_What you should do:_ Set down exactly the lines running from the line with "ntie de bon fonctionnement pendant 12 mois." to the end of the listing below, both ends included.

Excerpted records Start Marker

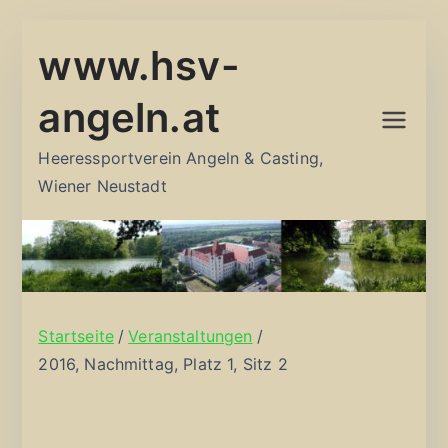
Zum
www.hsv-
Inhalt
springen
angeln.at
Heeressportverein Angeln & Casting,
Wiener Neustadt
Startseite
Veranstaltungen
2016, Nachmittag, Platz 1, Sitz 2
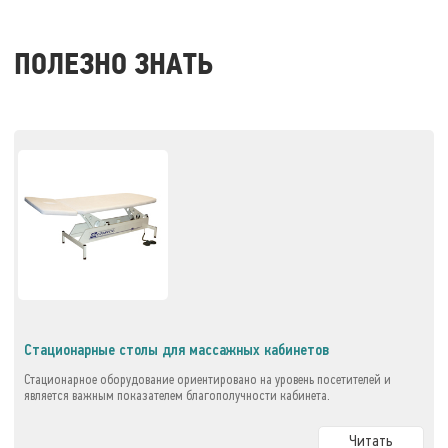
ПОЛЕЗНО ЗНАТЬ
Стационарные столы для массажных кабинетов
Стационарное оборудование ориентировано на уровень посетителей и
является важным показателем благополучности кабинета.
Читать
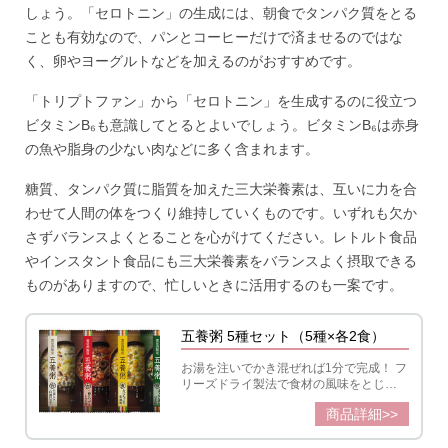
しょう。「セロトニン」の生成には、朝食でタンパク質をとる
ことも有効なので、パンとコーヒーだけで済ませるのではな
く、卵やヨーグルトなどを加えるのがおすすめです。
「トリプトファン」から「セロトニン」を生成するのに役立つ
ビタミンB₆も意識してとるとよいでしょう。ビタミンB₆は赤身
の魚や脂身の少ない肉などに多く含まれます。
糖質、タンパク質に脂質を加えた三大栄養素は、互いに力を合
わせて人間の体をつくり維持していくものです。いずれも欠か
さずバランスよくとることを心がけてください。レトルト食品
やインスタント食品にも三大栄養素をバランスよく摂取できる
ものがありますので、忙しいときに活用するのも一案です。
五養粥 5種セット（5種×各2食）
お湯を注いでかき混ぜれば1分で完成！ フ
リーズドライ製法で食材の風味をとじこ
め、健康素材と野菜をしっかり手軽に美
商品詳細>>
味しくとることができます。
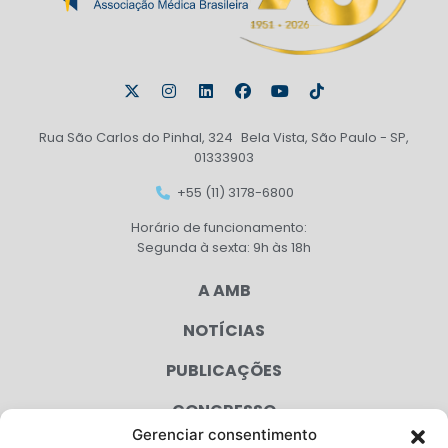
Rua São Carlos do Pinhal, 324 Bela Vista, São Paulo - SP,
01333903
+55 (11) 3178-6800
Horário de funcionamento:
Segunda à sexta: 9h às 18h
A AMB
NOTÍCIAS
PUBLICAÇÕES
CONGRESSO
Gerenciar consentimento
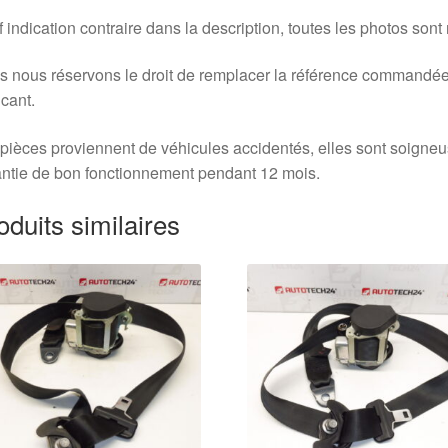
 indication contraire dans la description, toutes les photos sont
 nous réservons le droit de remplacer la référence commandée
icant.
pièces proviennent de véhicules accidentés, elles sont soigne
ntie de bon fonctionnement pendant 12 mois.
oduits similaires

Excerpted records End Marker

_Final answer:_
ntie de bon fonctionnement pendant 12 mois.
oduits similaires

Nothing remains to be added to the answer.